ABSTRACT

In Mongolia, new alphabets have been introduced to meet the challenges of significant historical changes. In other words, these script changes are political. After Mongolia became the second communist country in the world in 1921, these same ideological and political struggles impacted the ways in which scripts were introduced and modified. For approximately ten years, beginning in 1931, Mongolian government officials adapted a Latin script and prepared for its widespread implementation. Yet, by the end of the 1930s, as other countries in the Soviet world began shifting their script policies, the Mongolian government introduced a completely different variation of the Latin script. Even more dramatically, within a few more years, the Mongolian government declared Cyrillic, not Latin, the national script for Mongolia. These official, top-down, and government-based decisions about alphabets were occurring in the context of Mongolians who used the traditional script, Classical Mongolian Script, as part of their national and ethnic identity.

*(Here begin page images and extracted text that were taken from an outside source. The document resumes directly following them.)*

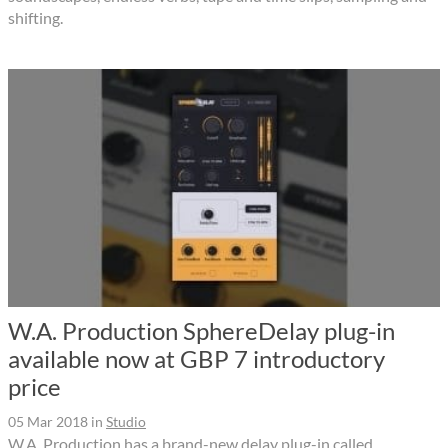
shifting.
W.A. Production SphereDelay plug-in
available now at GBP 7 introductory
price
05 Mar 2018
in
Studio
W.A. Production has a brand-new delay plug-in called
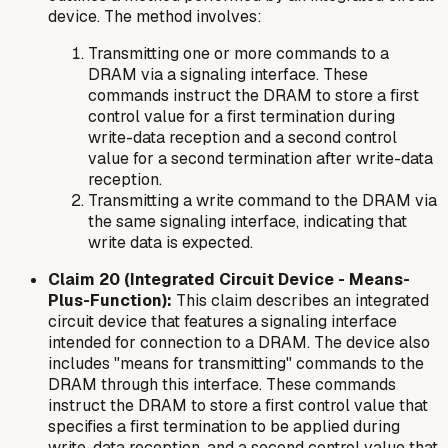
device. The method involves:
Transmitting one or more commands to a
DRAM via a signaling interface. These
commands instruct the DRAM to store a first
control value for a first termination during
write-data reception and a second control
value for a second termination after write-data
reception.
Transmitting a write command to the DRAM via
the same signaling interface, indicating that
write data is expected.
Claim 20 (Integrated Circuit Device - Means-
Plus-Function):
This claim describes an integrated
circuit device that features a signaling interface
intended for connection to a DRAM. The device also
includes "means for transmitting" commands to the
DRAM through this interface. These commands
instruct the DRAM to store a first control value that
specifies a first termination to be applied during
write-data reception, and a second control value that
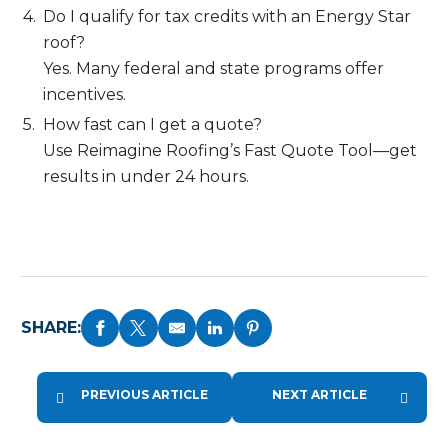
Do I qualify for tax credits with an Energy Star
roof?
Yes. Many federal and state programs offer
incentives.
How fast can I get a quote?
Use Reimagine Roofing’s Fast Quote Tool—get
results in under 24 hours.
SHARE:
PREVIOUS ARTICLE
NEXT ARTICLE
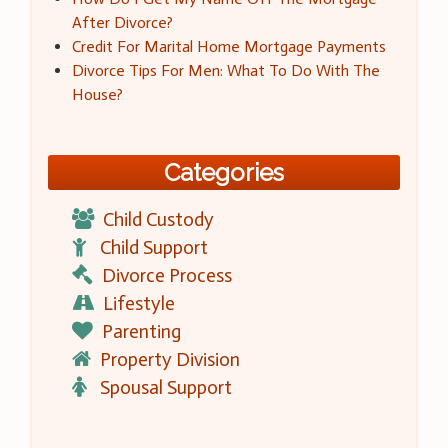
After Divorce?
Credit For Marital Home Mortgage Payments
Divorce Tips For Men: What To Do With The
House?
Categories
Child Custody
Child Support
Divorce Process
Lifestyle
Parenting
Property Division
Spousal Support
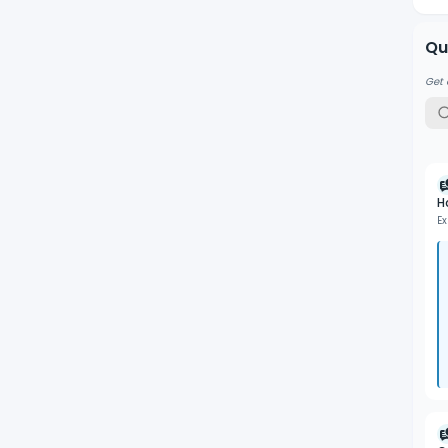
Qu
Get 
H
Ex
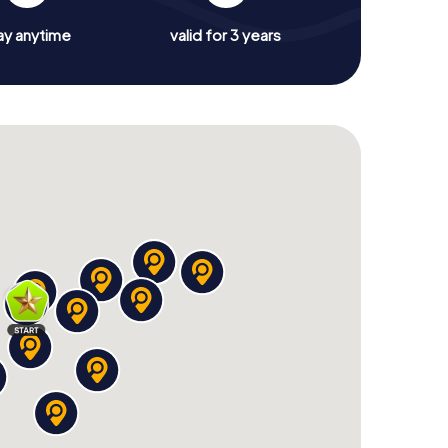
ay anytime
valid for 3 years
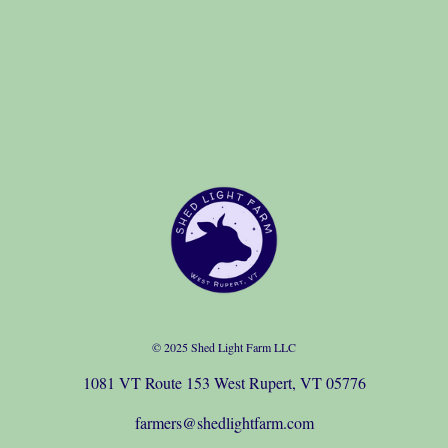
© 2025 Shed Light Farm LLC
1081 VT Route 153 West Rupert, VT 05776
farmers@shedlightfarm.com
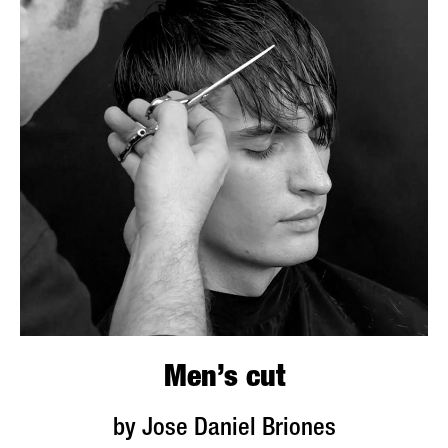
Men’s cut
by Jose Daniel Briones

Importantly, however, many literate Mongolians who were lamas in Mongolian Buddhism used the Tibetan script to express themselves in Mongolia. Enabling readers to look back at the importance of script reforms after the 1921 People’s Revolution, this chapter will analyze the two variations of the Mongolian Latin alphabet, the Soviet impact on script policies, and the process by which Tibetan characters were adapted for Mongolian. These discussions will contribute to the ways in which readers connect language and language policy to socialist-era and post-socialist identities.